Multi-player races are chaotic by design, there's a reason why this has survived so long as a couch classic. Battle Mode is also famously the most fun you can have playing a Mario Kart game. Enjoy the sprites-on-polygons look, too.

Short and well-paced JRPG with just enough depth and self-imposed challenges to hook you. Combat is fun and the writing/tone is charming. Embarrasses many 60-hour JRPGs. The lack of post-game is jarring, though.

Lovely game to clear over a Sunday afternoon. A clever non-violent subversion of the rail shooter format. The scoring system is pretty silly, but it doesn't matter. Feels kind of cheap to not have all 151 Pokémon, though.

I really like the modular, route-based "difficulty" system and the various secrets it hides; adds a lot of replayability. Some of the stages are quite enchanting and there's a surprising amount of variety. Charming setting, too.

The water physics are impressive and fun to navigate, the courses greatly reward mastery, and the "endless summer" ambiance is really special. A top-quality racing game, probably the best of the watersports ones.

In order to enjoy it you have to actually play in co-op and ignore various tedious sections/bosses, and a generally idiotic tone. But it's still a co-op RE4-like, which to me is inherently pretty valuable, and it's done decently well.

Basically the final care package for classic MonHun fans. A metric ton of content hidden behind remarkably obtuse and un-explained new mechanics. Loads of fun online, even today, but not a great starting point.

Pretty unnecessary sequel, but not a bad game. Character art experienced an obviously massive downgrade, though stage backgrounds are pretty nice. Some annoying touch-pad moments and collect-a-thon stuff.

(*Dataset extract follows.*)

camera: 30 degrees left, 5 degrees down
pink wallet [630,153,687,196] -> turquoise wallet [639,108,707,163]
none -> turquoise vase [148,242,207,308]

I hate to admit that this is a pretty solid Metroidvania because I hate the character designs and general story. The WWII setting goes hilariously unused. Still, good bosses and a fun character-swapping feature.

The sleek theatrical presentation and the Rube Goldberg-style touch puzzles are great. I just wish the story didn't take up quite so much playtime (though I didn't dislike it). A pretty fun time for a non-puzzle fan.

The cel-shaded superhero theme and the Capcom roster do a lot for me. It's kind of a pre-MvC3 but wackier and not quite as lightning-quick. At high-level play it seems kind of repetitive, but I enjoy its straightforward mechanics.